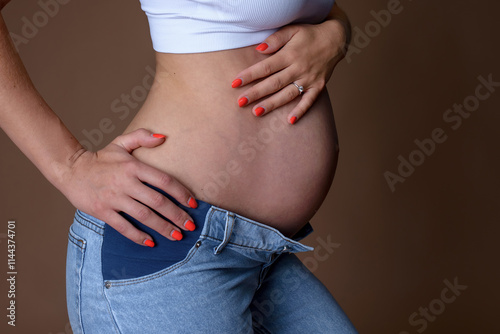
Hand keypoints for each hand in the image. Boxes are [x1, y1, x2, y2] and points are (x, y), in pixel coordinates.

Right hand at [60, 129, 197, 245]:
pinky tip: (151, 242)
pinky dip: (138, 236)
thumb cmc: (101, 158)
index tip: (193, 204)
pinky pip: (123, 226)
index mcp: (134, 166)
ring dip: (163, 228)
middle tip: (190, 226)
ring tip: (177, 236)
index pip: (164, 181)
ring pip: (144, 216)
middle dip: (177, 215)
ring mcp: (114, 198)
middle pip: (158, 202)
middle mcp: (126, 183)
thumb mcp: (121, 143)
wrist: (71, 169)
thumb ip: (142, 136)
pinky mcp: (102, 211)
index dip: (181, 193)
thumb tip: (164, 137)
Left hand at [232, 20, 346, 123]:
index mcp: (290, 54)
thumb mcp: (293, 29)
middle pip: (273, 83)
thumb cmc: (309, 34)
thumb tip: (258, 49)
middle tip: (240, 102)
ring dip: (272, 104)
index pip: (266, 67)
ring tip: (256, 112)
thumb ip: (276, 39)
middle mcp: (299, 68)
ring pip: (288, 94)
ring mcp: (309, 79)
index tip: (235, 83)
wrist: (336, 39)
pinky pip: (309, 101)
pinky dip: (300, 111)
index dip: (249, 75)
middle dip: (256, 93)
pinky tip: (290, 121)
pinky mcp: (318, 87)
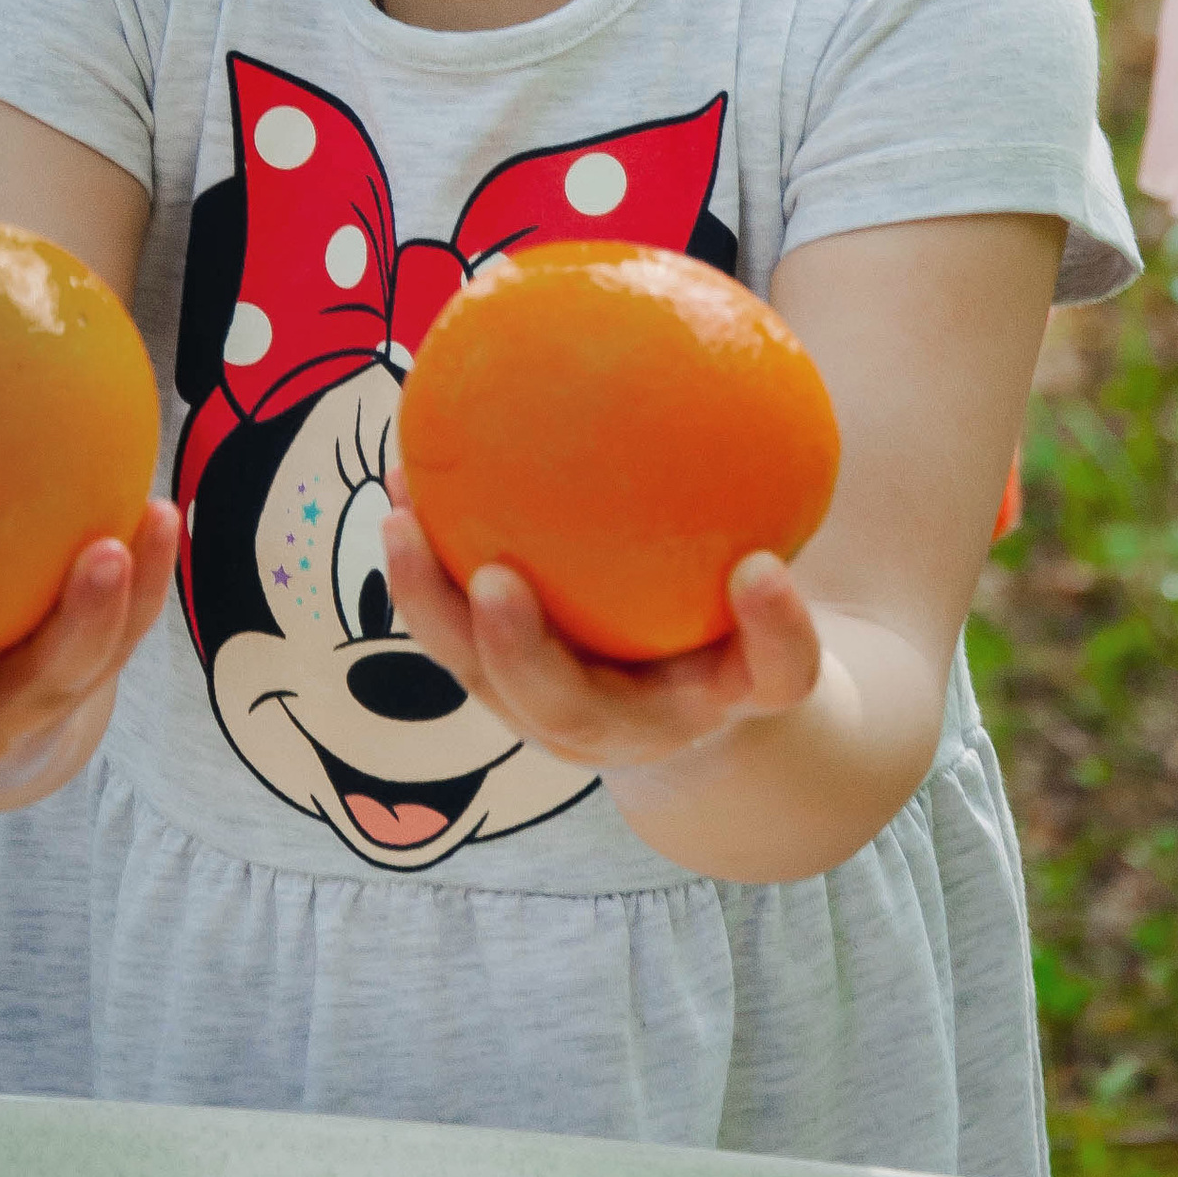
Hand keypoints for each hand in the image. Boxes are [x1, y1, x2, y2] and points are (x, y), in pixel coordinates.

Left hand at [379, 449, 823, 777]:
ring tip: (401, 516)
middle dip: (520, 651)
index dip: (767, 633)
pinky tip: (402, 474)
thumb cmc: (724, 637)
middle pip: (559, 708)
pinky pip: (445, 618)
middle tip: (500, 582)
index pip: (759, 679)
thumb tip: (775, 449)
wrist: (668, 708)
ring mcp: (538, 709)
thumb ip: (770, 555)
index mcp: (709, 701)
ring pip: (474, 671)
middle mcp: (613, 726)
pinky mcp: (488, 676)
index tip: (764, 571)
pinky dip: (419, 555)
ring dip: (429, 600)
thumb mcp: (764, 608)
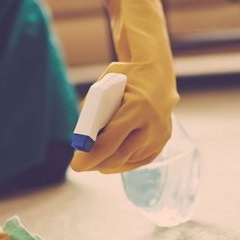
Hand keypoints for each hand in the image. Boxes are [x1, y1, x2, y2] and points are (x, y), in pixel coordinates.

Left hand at [71, 0, 178, 173]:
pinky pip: (140, 160)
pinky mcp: (163, 141)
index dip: (91, 156)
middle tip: (80, 166)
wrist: (158, 73)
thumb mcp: (105, 85)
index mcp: (138, 107)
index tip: (76, 165)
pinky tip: (108, 163)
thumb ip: (94, 110)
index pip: (111, 141)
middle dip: (96, 163)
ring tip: (92, 162)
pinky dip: (122, 163)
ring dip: (108, 163)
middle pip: (120, 155)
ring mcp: (160, 134)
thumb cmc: (127, 77)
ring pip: (129, 160)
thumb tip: (83, 139)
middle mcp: (153, 124)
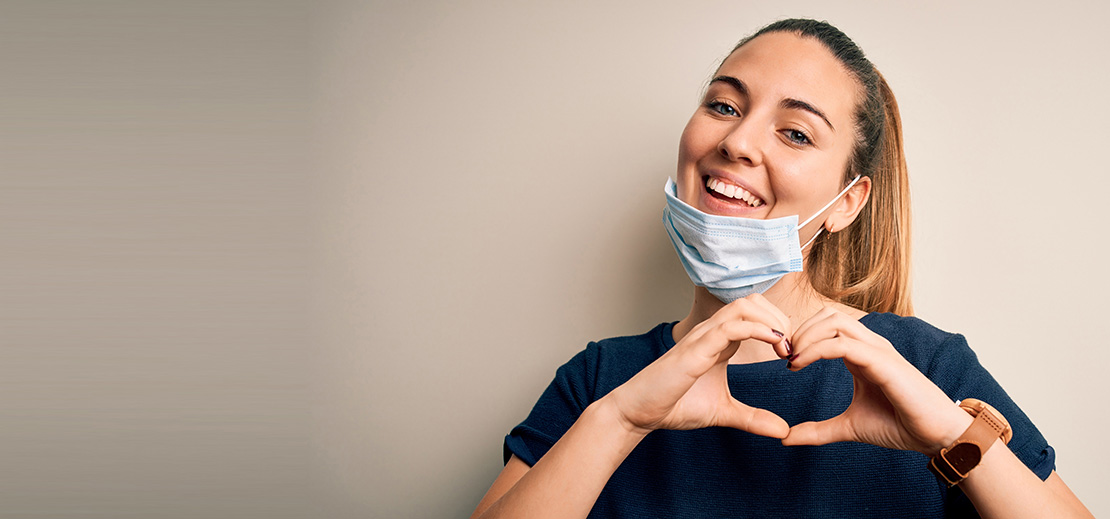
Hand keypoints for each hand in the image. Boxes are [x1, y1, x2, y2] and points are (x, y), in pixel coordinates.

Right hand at [604, 294, 791, 438]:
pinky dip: (758, 330)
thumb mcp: (723, 412)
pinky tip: (772, 345)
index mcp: (719, 341)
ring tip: (784, 346)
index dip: (779, 326)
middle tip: (792, 348)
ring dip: (772, 320)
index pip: (755, 313)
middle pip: (753, 301)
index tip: (791, 354)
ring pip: (744, 306)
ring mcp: (703, 337)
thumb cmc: (674, 405)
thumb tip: (783, 431)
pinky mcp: (695, 349)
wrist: (640, 413)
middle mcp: (712, 333)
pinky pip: (731, 326)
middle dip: (781, 318)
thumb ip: (753, 418)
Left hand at [781, 307, 971, 454]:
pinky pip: (844, 344)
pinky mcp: (884, 363)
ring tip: (792, 359)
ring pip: (835, 322)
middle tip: (785, 357)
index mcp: (861, 354)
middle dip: (800, 331)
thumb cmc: (899, 426)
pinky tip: (801, 363)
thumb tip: (785, 438)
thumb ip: (818, 430)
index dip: (801, 337)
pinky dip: (817, 349)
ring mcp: (878, 351)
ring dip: (806, 336)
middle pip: (828, 316)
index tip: (785, 361)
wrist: (935, 437)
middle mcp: (870, 346)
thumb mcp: (848, 427)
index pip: (826, 326)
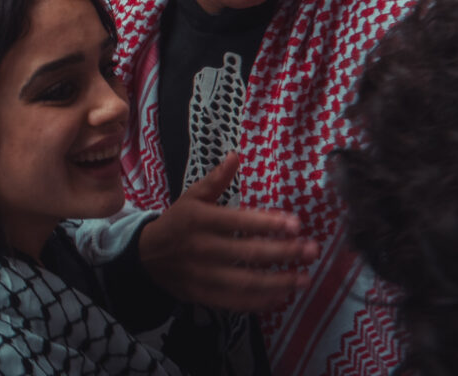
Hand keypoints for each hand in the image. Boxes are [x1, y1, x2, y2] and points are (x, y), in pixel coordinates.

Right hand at [137, 153, 319, 313]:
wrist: (146, 256)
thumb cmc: (177, 222)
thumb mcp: (192, 197)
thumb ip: (216, 180)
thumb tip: (235, 155)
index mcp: (200, 220)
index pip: (240, 222)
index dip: (268, 224)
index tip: (296, 224)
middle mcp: (202, 248)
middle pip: (248, 253)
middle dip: (283, 253)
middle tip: (311, 250)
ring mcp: (203, 275)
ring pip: (245, 282)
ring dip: (278, 282)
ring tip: (304, 279)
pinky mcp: (203, 296)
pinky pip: (235, 302)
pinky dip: (259, 302)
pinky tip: (281, 296)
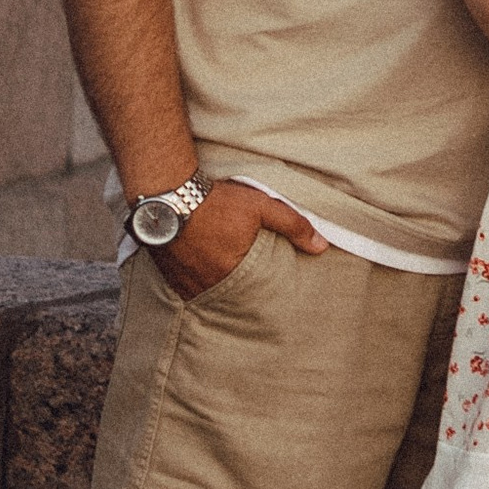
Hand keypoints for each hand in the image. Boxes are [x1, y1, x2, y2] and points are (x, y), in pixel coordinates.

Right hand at [155, 176, 328, 302]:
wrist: (167, 193)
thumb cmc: (216, 201)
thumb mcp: (261, 207)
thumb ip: (292, 225)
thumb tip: (321, 246)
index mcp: (233, 273)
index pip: (255, 293)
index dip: (262, 289)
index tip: (266, 286)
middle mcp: (207, 284)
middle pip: (231, 295)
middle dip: (240, 290)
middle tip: (245, 282)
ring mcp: (185, 283)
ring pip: (208, 294)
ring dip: (217, 286)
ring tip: (223, 274)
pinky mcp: (168, 277)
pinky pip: (187, 288)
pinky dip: (197, 282)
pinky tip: (202, 270)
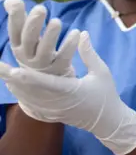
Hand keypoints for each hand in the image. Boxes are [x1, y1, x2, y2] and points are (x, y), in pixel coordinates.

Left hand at [0, 31, 135, 154]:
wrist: (106, 121)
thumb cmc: (106, 95)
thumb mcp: (102, 72)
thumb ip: (89, 54)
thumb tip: (82, 33)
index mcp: (72, 91)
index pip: (47, 82)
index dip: (30, 77)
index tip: (15, 70)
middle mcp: (58, 102)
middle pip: (30, 90)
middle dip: (11, 78)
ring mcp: (53, 110)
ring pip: (27, 97)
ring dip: (12, 84)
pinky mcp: (50, 114)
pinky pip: (30, 103)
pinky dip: (19, 92)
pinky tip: (10, 82)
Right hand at [4, 0, 79, 76]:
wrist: (47, 86)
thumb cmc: (36, 54)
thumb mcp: (26, 39)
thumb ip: (22, 19)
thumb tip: (11, 0)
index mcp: (18, 47)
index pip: (15, 30)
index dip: (15, 17)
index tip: (18, 2)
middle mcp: (28, 57)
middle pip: (28, 40)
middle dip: (33, 24)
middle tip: (41, 8)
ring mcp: (43, 66)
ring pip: (45, 50)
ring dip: (50, 35)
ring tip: (57, 21)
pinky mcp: (59, 70)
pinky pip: (64, 57)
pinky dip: (70, 45)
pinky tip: (77, 33)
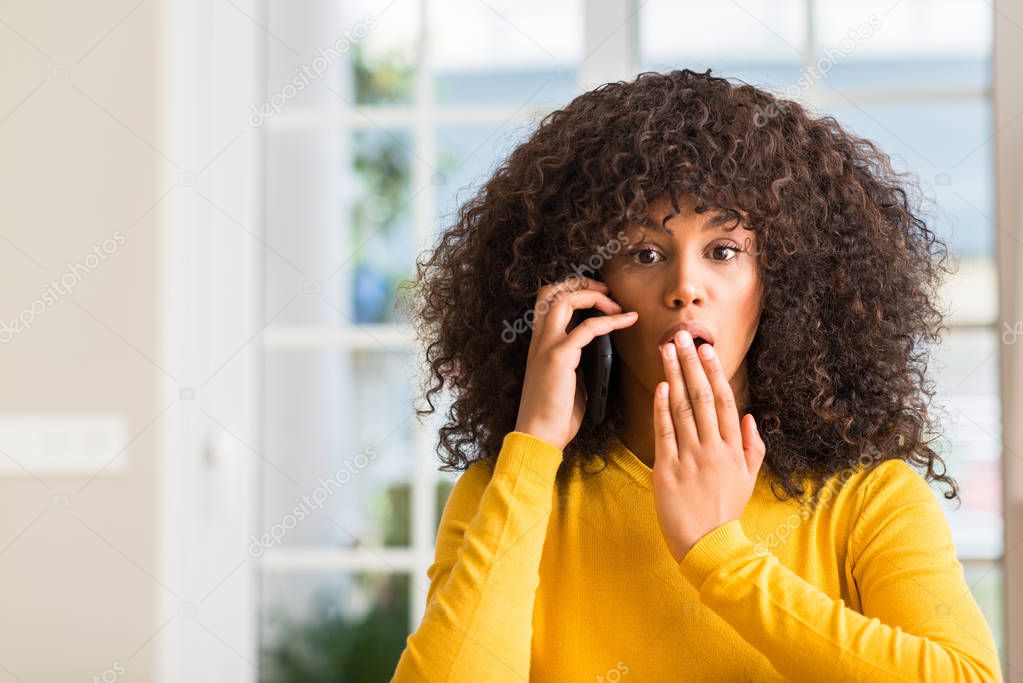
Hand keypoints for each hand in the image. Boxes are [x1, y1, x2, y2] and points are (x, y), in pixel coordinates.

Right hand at [513, 276, 637, 451]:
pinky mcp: (559, 357)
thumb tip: (598, 352)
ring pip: (564, 299)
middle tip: (605, 290)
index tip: (597, 296)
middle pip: (551, 291)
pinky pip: (588, 327)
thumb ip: (577, 362)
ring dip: (593, 295)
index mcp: (540, 344)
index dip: (571, 290)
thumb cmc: (554, 414)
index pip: (547, 302)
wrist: (539, 435)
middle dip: (580, 283)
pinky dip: (611, 319)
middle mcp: (539, 340)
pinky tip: (628, 320)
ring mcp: (547, 346)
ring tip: (615, 303)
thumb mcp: (567, 380)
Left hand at [652, 330, 766, 563]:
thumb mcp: (749, 480)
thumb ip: (753, 447)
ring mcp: (690, 458)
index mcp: (734, 449)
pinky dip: (661, 408)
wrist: (707, 545)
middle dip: (692, 364)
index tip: (706, 349)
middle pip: (702, 397)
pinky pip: (664, 432)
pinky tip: (660, 386)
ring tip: (667, 351)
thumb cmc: (726, 511)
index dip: (714, 373)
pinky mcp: (668, 470)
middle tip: (682, 337)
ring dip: (674, 376)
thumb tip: (752, 417)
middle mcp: (713, 448)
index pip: (725, 401)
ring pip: (682, 408)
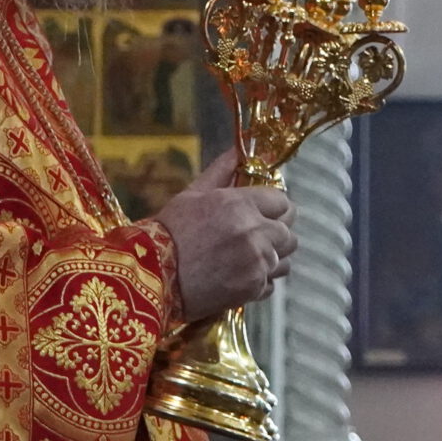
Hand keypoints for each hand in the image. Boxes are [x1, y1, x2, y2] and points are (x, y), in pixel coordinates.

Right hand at [151, 149, 296, 325]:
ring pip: (284, 259)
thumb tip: (238, 152)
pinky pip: (271, 284)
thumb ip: (221, 171)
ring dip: (271, 259)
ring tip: (246, 259)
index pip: (283, 201)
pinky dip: (259, 281)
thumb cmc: (169, 232)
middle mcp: (255, 233)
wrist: (153, 275)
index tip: (263, 213)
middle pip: (288, 232)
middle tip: (254, 237)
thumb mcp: (192, 194)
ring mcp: (257, 263)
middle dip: (275, 234)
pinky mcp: (253, 289)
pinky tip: (238, 276)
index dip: (274, 207)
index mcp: (241, 204)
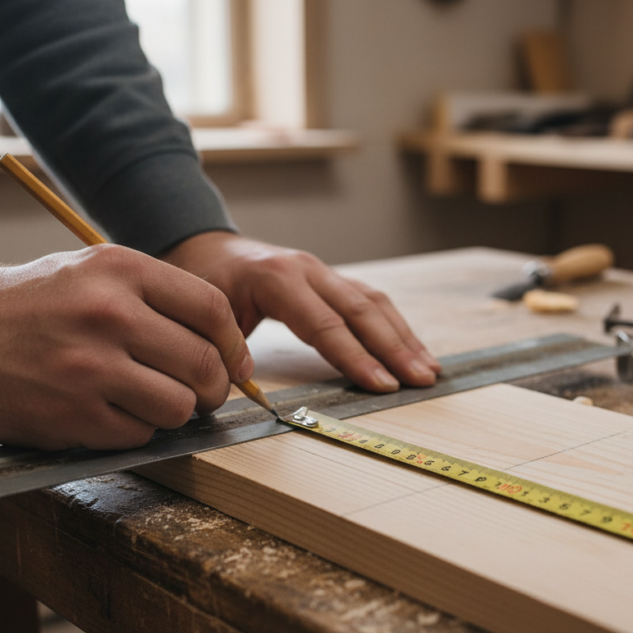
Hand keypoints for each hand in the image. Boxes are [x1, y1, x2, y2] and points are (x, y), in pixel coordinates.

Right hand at [0, 245, 251, 449]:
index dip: (234, 344)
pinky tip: (113, 412)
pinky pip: (140, 435)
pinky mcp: (72, 414)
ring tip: (153, 401)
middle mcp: (109, 314)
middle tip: (204, 393)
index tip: (236, 363)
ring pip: (179, 406)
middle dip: (215, 387)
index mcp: (120, 270)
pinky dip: (137, 431)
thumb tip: (228, 347)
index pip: (212, 310)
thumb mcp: (94, 272)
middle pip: (204, 364)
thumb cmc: (32, 304)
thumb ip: (159, 299)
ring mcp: (90, 367)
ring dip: (176, 412)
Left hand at [159, 232, 440, 391]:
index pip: (325, 324)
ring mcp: (323, 270)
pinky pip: (370, 300)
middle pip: (361, 310)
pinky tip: (412, 349)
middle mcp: (307, 269)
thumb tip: (245, 380)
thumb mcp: (205, 314)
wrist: (206, 248)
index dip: (356, 357)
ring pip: (374, 301)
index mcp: (277, 278)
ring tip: (429, 369)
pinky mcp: (331, 279)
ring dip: (404, 337)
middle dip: (395, 348)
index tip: (383, 384)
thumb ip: (224, 347)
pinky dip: (395, 326)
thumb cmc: (204, 282)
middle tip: (421, 380)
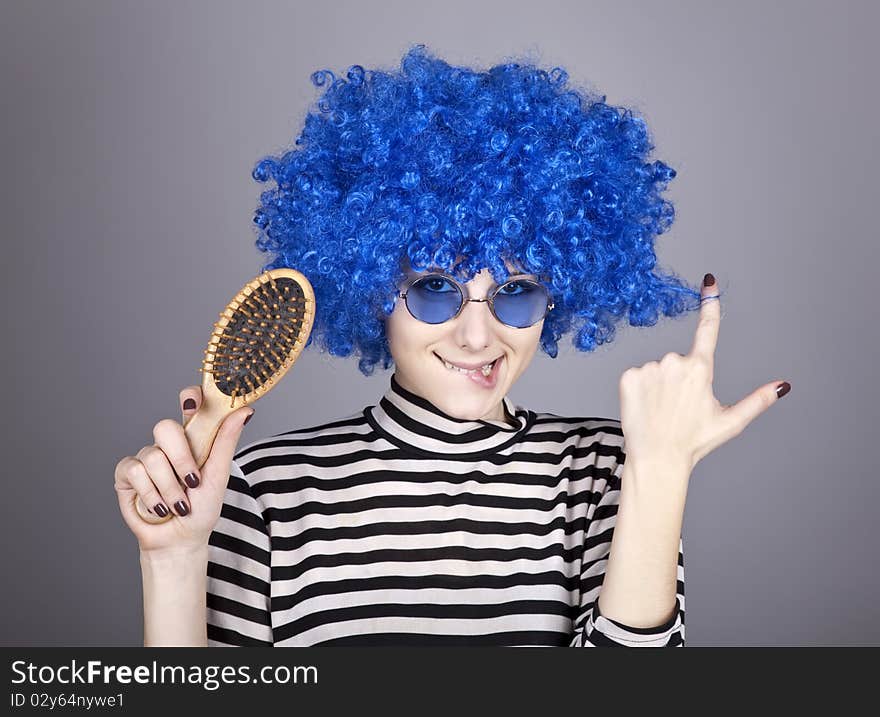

=-=-=

Transcribe exactly, please, the lines between the start of the records above and the line holding "ring dip: (108, 163)", counting both of those lines and omitting pictures.

Hand keypoints for each hand in the image. Boxes are [x1, y1, x2, y2] and points are (x, y), in pixel coordinates.

Right hand at [60, 129, 197, 245]:
pinky tip: (151, 242)
pinky dip: (138, 236)
thumb cmc: (101, 158)
index tip: (193, 204)
pinky pip: (123, 226)
index mcp: (134, 166)
ring dip: (163, 228)
middle tip: (190, 226)
ring tip: (177, 236)
index pip: (164, 181)
ring pip: (144, 216)
middle dip: (177, 215)
ring mcp: (114, 198)
middle pip: (158, 202)
middle mcp: (126, 183)
thumb mcp: (121, 143)
wrist: (71, 169)
thumb ip: (142, 136)
pinky mcp: (102, 211)
index dip: (181, 193)
thumb tip: (164, 137)
Left hand at [232, 20, 346, 123]:
index mcp: (290, 54)
thumb mcp: (293, 29)
middle pip: (273, 83)
thumb cmc: (309, 34)
thumb tip: (258, 49)
middle tip: (240, 102)
ring dip: (272, 104)
index pip: (266, 67)
ring tip: (256, 112)
thumb ip: (276, 39)
middle mcp: (299, 68)
ring pip: (288, 94)
ring mcp: (309, 79)
index tip: (235, 83)
wrist: (336, 39)
pinky pip: (309, 101)
pinky dip: (300, 111)
index dip: (249, 75)
middle dip: (256, 93)
pinky tip: (290, 121)
pinky mcp: (318, 87)
Hand keypoints for each hand in the image. Boxes are [x1, y1, x2, y2] and points are (x, y), in pixel coordinates.

Left hand at [379, 449, 823, 777]:
ring tip: (401, 516)
middle dip: (520, 651)
index dip: (767, 633)
pinky tip: (402, 474)
thumb cmc: (724, 637)
middle pip: (559, 708)
pinky pip: (445, 618)
middle tip: (500, 582)
index pip: (759, 679)
thumb tip: (775, 449)
wrist: (668, 708)
ring mcp: (538, 709)
thumb ip: (770, 555)
index mcp: (709, 701)
ring pip: (474, 671)
middle mcp: (613, 726)
pinky mcp: (488, 676)
index tip: (764, 571)
pinky dip: (419, 555)
ring dip: (429, 600)
thumb mcp: (764, 608)
Hand keypoints for each hand in the image. Boxes are [x1, y1, x2, y2] and points are (x, y), in pixel coordinates.

Left hand at [71, 0, 178, 173]:
pinky pip: (140, 160)
pinky mcp: (163, 141)
index dip: (91, 156)
middle tip: (80, 166)
wrist: (158, 73)
thumb mcp: (105, 85)
index mcp: (138, 107)
index tip: (76, 165)
pinky tip: (108, 163)
thumb ip: (94, 110)
index pip: (111, 141)
middle dip: (96, 163)
ring tip: (92, 162)
pinky dip: (122, 163)
ring dip: (108, 163)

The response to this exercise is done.